Bathside Bay on the Essex bank of the Stour Estuary is a key component of the expanding Haven Gateway port complex. Promoter Hutchison Ports claims that the project will bring some 50 million a year into the local economy. It will complement Hutchison's operation on the Suffolk side of the estuary at Felixstowe South, granted provisional approval earlier this year (Planning, 3 February, p1).

"Bathside Bay needs road and rail infrastructure to serve it and the developer is funding an upgrade of the A120, which is the main access route," explains Gardner. "We are supportive of the Haven Gateway for the regeneration benefits it brings. There are some environmental downsides, but generally it is good for the area."

The benefits are expected to be felt throughout north-east Essex. "We strongly support Bathside Bay as it will bring some 1,600 jobs and we have to create 50,000 by 2021 under the regional plan," says Colchester Borough Council executive director Mike Crouch. "Unemployment is low in Colchester at 1.5 per cent, but there are places nearby where it is much higher and they need regeneration."

Such concerns cut little ice with the promoters of expansion at Teesport in the North East. PD Ports estimates that the scheme would bring 7,000 jobs and 300 million of investment to the Tees Valley. It is urging ministers to reassure the region that its overall needs remain a priority and that southern port expansion does not undermine the Northern Way strategy.

"By indicating its approval for development at Felixstowe South, the government has lost a golden opportunity to carry out a strategic ports review in advance of three major decisions," says PD Ports group development director Martyn Pellew. But his view that a national strategy would help is not shared by all in the industry.

"We are not unhappy at the lack of a national ports policy," admits a Hutchison spokesman. "There has not been one for 30 years and during that time the industry has increased its vibrancy and efficiency. The only area where there might be a debate is over the funding of road and rail improvements to ensure that conditions are imposed consistently and fairly."

But the lack of a spatial plan could hamper business because it has no guidance on where development proposals will be received favourably, says Steve Clark, chairman of the Planning Officers Society's spatial planning committee. He argues that England needs a spatial plan.

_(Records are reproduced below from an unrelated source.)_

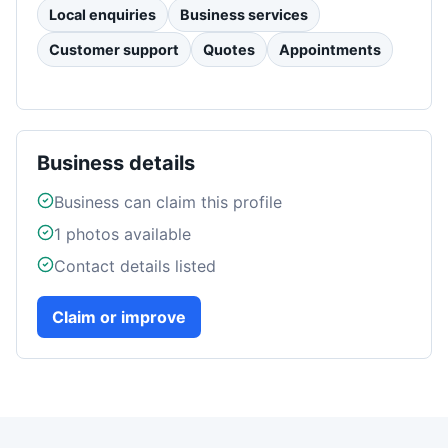
Local enquiries
Business services
Customer support
Quotes
Appointments
Business details
Business can claim this profile
1
photos available
Contact details listed
Claim or improve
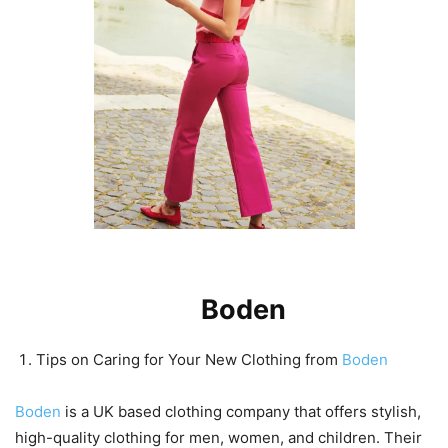
Tips on Caring for Your New
Clothing from
Boden
Tips on Caring for Your New Clothing from
Boden
Boden
is a UK based clothing company that offers stylish,
high-quality clothing for men, women, and children. Their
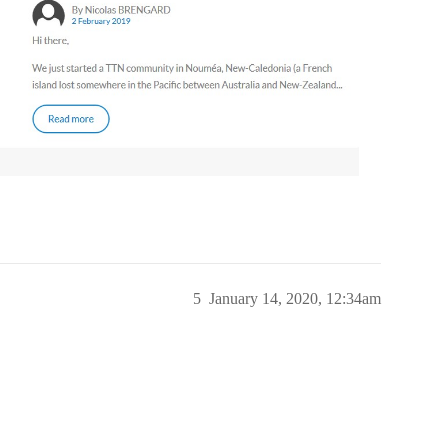
5
January 14, 2020, 12:34am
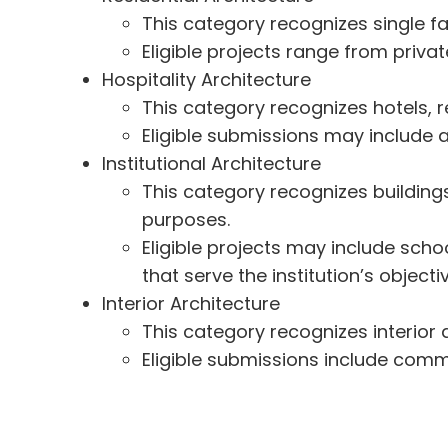
This category recognizes single fa
Eligible projects range from priv
Hospitality Architecture
This category recognizes hotels, re
Eligible submissions may include a
Institutional Architecture
This category recognizes buildings 
purposes.
Eligible projects may include schoo
that serve the institution’s objecti
Interior Architecture
This category recognizes interior 
Eligible submissions include commerc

Clark insists that this need not result in a lengthy bureaucratic exercise but would lead to coherence on major development. "As with any plan, it could be viewed as a restriction on business," he concedes. "But it could help business too. Otherwise it can spend money pursuing opportunities with no way of knowing know whether that might be money wasted."

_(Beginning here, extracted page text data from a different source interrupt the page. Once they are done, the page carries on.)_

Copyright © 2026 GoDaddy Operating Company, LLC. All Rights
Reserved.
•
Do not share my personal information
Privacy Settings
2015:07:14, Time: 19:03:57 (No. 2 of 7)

The Wales Spatial Plan and Scotland's national planning framework do not seem to have taken a great deal of time and cost to develop, Clark points out. He argues that without a spatial plan, applications are seen in isolation.

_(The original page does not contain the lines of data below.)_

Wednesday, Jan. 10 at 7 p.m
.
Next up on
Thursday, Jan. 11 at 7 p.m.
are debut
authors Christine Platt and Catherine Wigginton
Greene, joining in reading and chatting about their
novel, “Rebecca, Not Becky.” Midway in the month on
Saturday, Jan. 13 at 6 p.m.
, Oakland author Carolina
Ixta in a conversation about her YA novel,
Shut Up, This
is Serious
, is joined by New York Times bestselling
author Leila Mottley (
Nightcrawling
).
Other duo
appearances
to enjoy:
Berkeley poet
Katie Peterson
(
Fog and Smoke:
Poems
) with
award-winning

Civil servants have told the society that an English spatial plan is off the agenda at present. If it ever finds favour, it will be too late to inform decisions on the present wave of port developments. But with the industry insisting that capacity still needs to be expanded, it could have a major impact on future proposals.

"We have ended up with two major port developments in Essex but not one at Southampton," Clark notes, recalling the government's rejection of plans for a container port at Dibden Bay two years ago. "No-one has considered that the individual decisions might conflict with the sustainable communities plan or with infrastructure needs. The two in Essex could damage others, but there is no way to establish that."

Once final details on road and rail upgrades are settled, London Gateway, Bathside Bay and Felixstowe South will proceed. Given the government's enthusiasm for regional regeneration, the Teesport proposal must stand a good chance too. But without a national plan, who can say whether the country needs four additional ports in those particular places?